## TRY IT
Only lines with the string "name" should be returned from the data below.
====== EXERCISE DATA
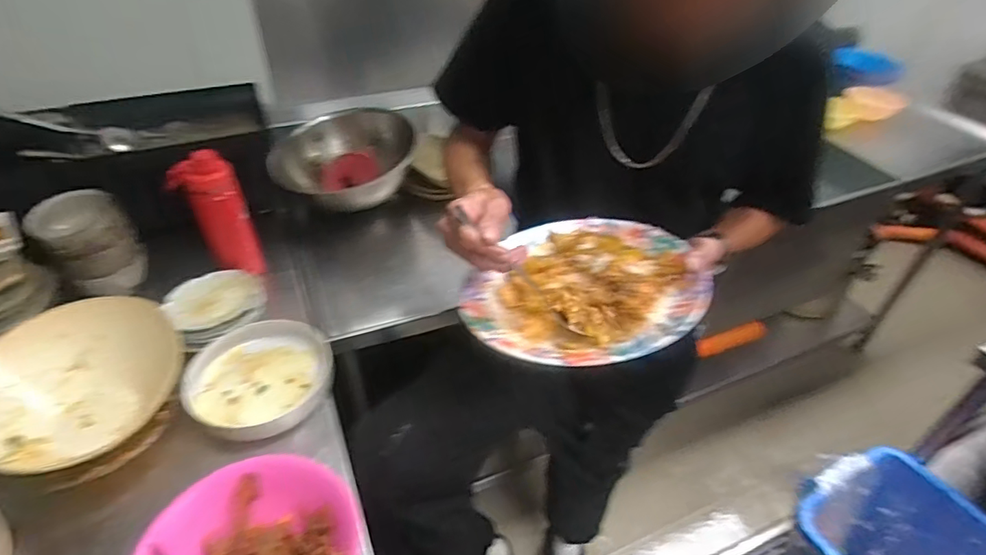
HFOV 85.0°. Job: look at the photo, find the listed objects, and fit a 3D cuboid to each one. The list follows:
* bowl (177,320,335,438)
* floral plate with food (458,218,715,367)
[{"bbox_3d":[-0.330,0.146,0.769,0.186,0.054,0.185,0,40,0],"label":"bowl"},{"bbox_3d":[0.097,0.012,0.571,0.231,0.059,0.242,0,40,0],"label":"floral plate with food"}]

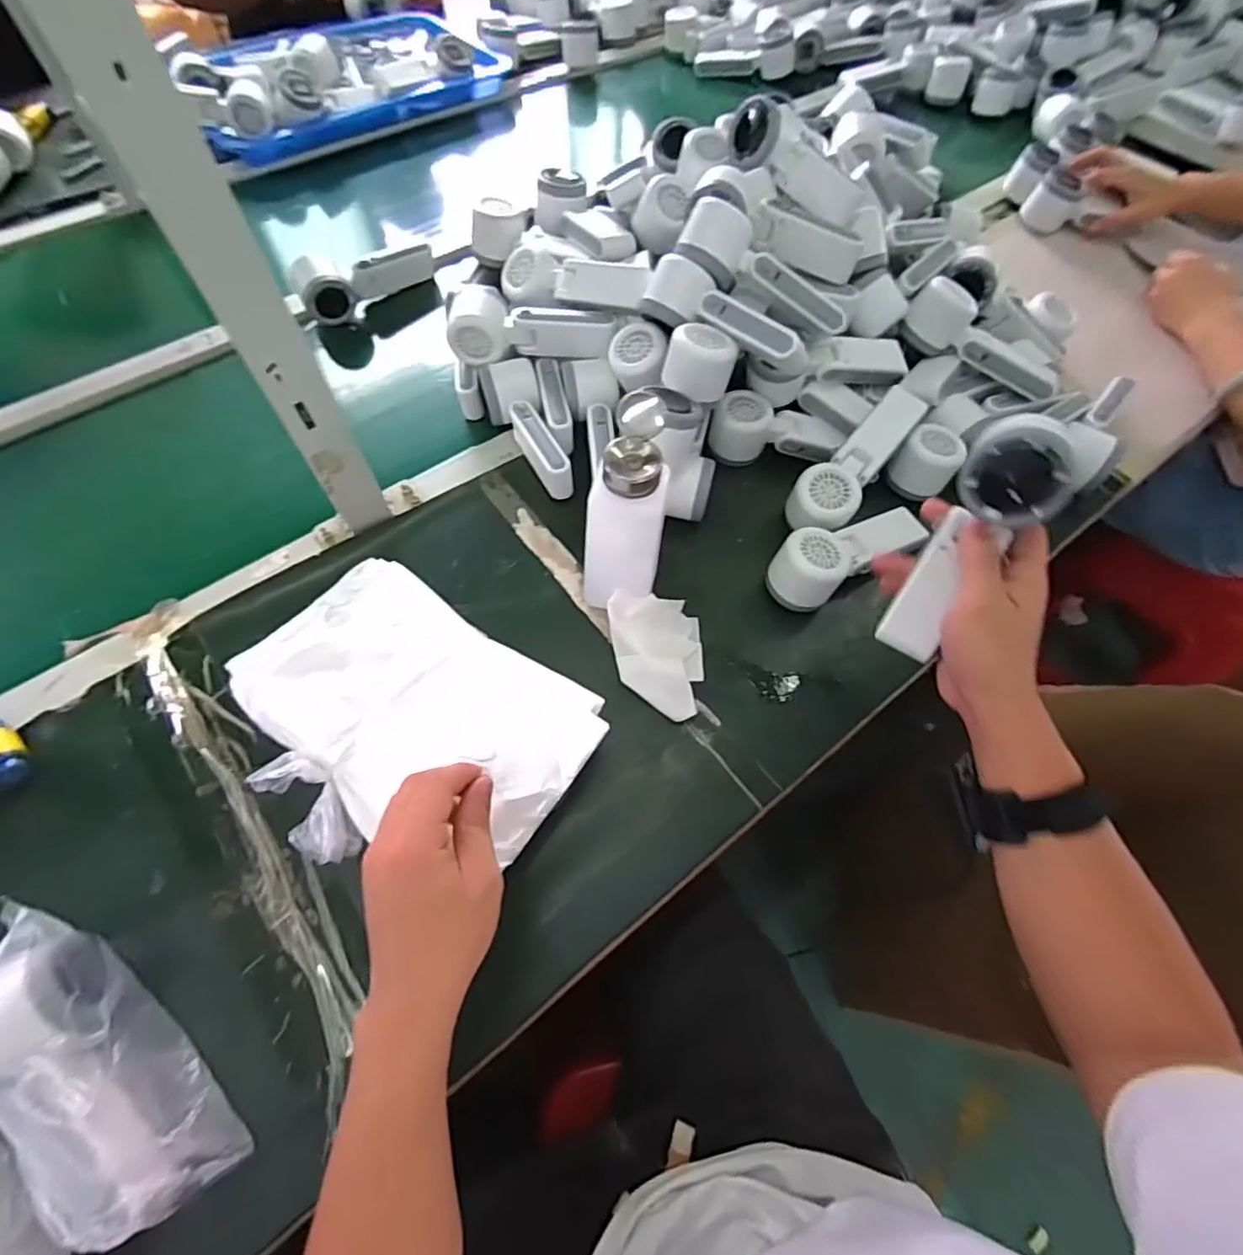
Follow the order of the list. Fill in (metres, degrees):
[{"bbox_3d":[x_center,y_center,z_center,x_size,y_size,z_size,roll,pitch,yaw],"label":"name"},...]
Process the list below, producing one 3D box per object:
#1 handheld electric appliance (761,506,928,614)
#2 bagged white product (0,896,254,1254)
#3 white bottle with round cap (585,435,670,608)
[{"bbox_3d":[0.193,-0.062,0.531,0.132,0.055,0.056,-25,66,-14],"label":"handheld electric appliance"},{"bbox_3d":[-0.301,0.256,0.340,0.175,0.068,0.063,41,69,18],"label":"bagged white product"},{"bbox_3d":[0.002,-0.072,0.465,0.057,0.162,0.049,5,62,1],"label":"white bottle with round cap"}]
============
====== EXERCISE DATA
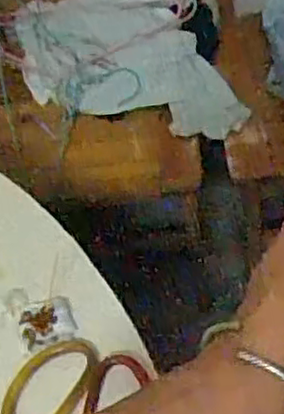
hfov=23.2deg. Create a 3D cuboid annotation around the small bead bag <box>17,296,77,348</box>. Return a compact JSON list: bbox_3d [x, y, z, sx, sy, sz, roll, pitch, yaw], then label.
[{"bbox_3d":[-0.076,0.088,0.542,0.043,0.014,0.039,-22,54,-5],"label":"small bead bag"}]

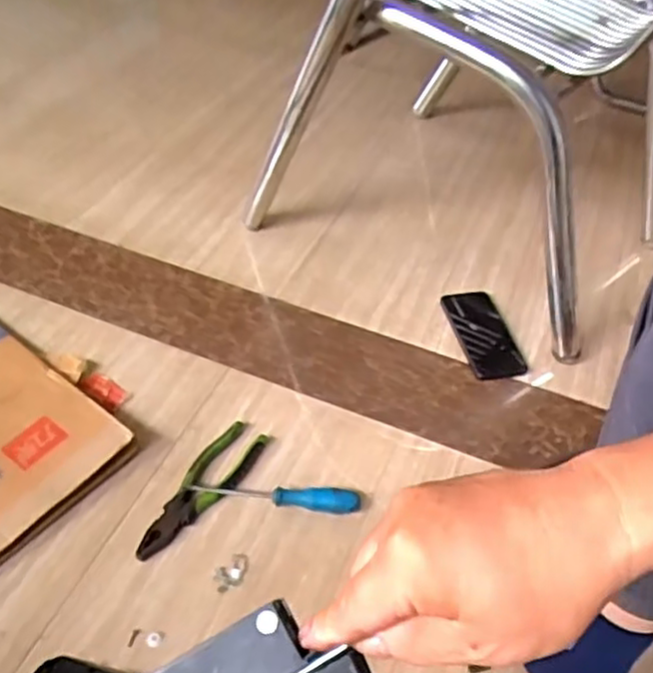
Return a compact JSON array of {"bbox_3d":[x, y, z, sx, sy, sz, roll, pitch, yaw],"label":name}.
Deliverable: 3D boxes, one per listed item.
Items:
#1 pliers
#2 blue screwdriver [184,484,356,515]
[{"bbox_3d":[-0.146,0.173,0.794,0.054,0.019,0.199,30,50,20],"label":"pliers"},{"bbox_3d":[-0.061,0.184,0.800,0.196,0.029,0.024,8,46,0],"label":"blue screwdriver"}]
============
## ANSWER FOR THE TASK
[{"bbox_3d":[x_center,y_center,z_center,x_size,y_size,z_size,roll,pitch,yaw],"label":"name"},...]
Return a compact JSON array of {"bbox_3d":[x, y, z, sx, sy, sz, roll, pitch, yaw],"label":name}.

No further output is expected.